Cameron’s new year’s speech was a good indicator of how the Eurozone crisis – aka the take-over of Europe by the ECB and the IMF – will look like in the UK.
Eurozone countries have essentially been left with two options in order to boost their bond markets, increase confidence and reel in the debt they need in order to allow the ruling classes to survive i economic terms. There options are to either implement austerity policies now, or wait until the IMF forces them to do so.
Cameron’s UK, spoken of warmly by Mario Draghi in his recent interview in the Financial Times, is excelling in proving to investors that it has what it takes, which translates as the willingness to cash in its assets in times of need. These assets are on the one hand the welfare state (schools, universities, prisons, the NHS, the remnants of the housing stock) but also workers’ rights as a thing in itself.
The two sides of the ‘bureaucratic red tape’ which has been so lamented in the tabloid press, the new ‘politics gone too far’ (taking its seat proudly alongside ‘feminism gone too far’ and the like) are Planning Law and Health and Safety legislation.
We have already seen what attacks on planning law look like. The first elements of planning law came in after WWII as a means to create green belts, a small protection for not only the ‘environment’, but also rural life as it stood, against the expanding forces of urbanisation. While the eviction of the Dale Farm travellers’ site was implemented under planning law, the government has made little attempt to conceal the fact that the changes being made to current planning law will be there to encourage and assist councils in their attempts to not only evict other traveller sites around the country, but also to rapaciously hand those sites over to property developers without the prying inclusion of law or regulation.
The other side to the attack on red tape will be on Health and Safety law, which was originally brought in as protection for workers under the Wilson and Callaghan government in the late 1970s. Through continued membership of the EU (also established under that government’s referendum), the UK was forced to abide by the working directives, themselves based on the European Coal and Steel Community proposals dating back to 1952.

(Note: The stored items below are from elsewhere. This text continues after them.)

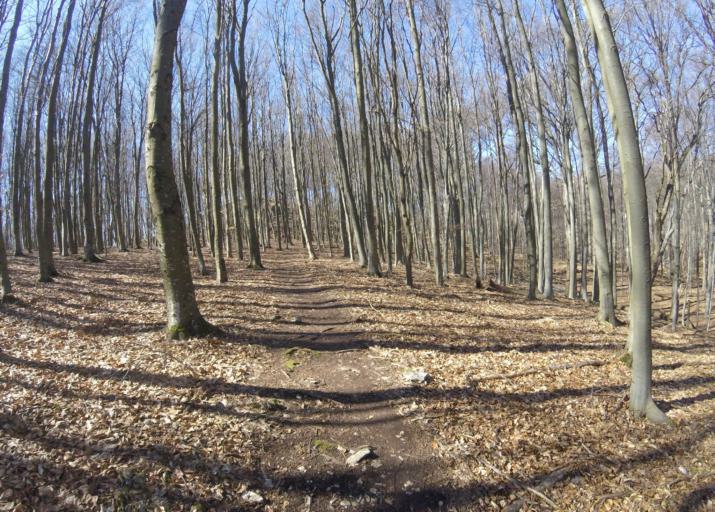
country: HU
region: Heves
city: Szilvasvarad
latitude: 48.0582
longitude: 20.4477
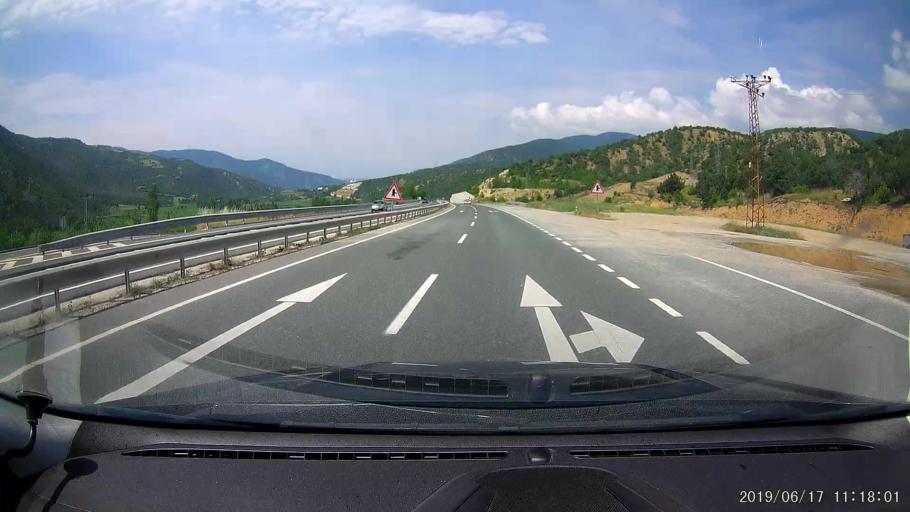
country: TR
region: Kastamonu
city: Tosya
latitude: 40.9388
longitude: 33.8603
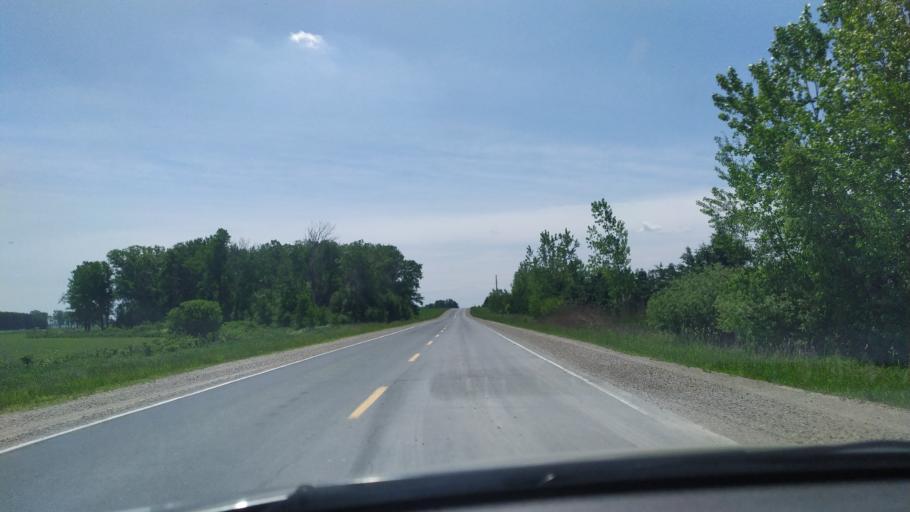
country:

These regulations have indeed been, in Cameron’s words, ‘an albatross round the neck of British businesses’, because they force employers to raise fixed capital costs in order to maintain their status as legal entities. This would usually drive wages down – except the minimum wage prevents this from occurring, as does strong unionisation. Instead, industrialists have to put their prices up – and this is partly what forced industry out of the UK. When commentators complain that in the 1970s the ‘unions got too strong’ etc, what they mean is that workers decided they would rather be healthy and safe than protectionists.
Administration, as has been pointed out on this blog before, is not in itself a bad thing – and while laws and regulations which have been won by the workers’ movement come under attack, this is a time perhaps when we should be proud of, and defend, the ‘red’ in the red tape.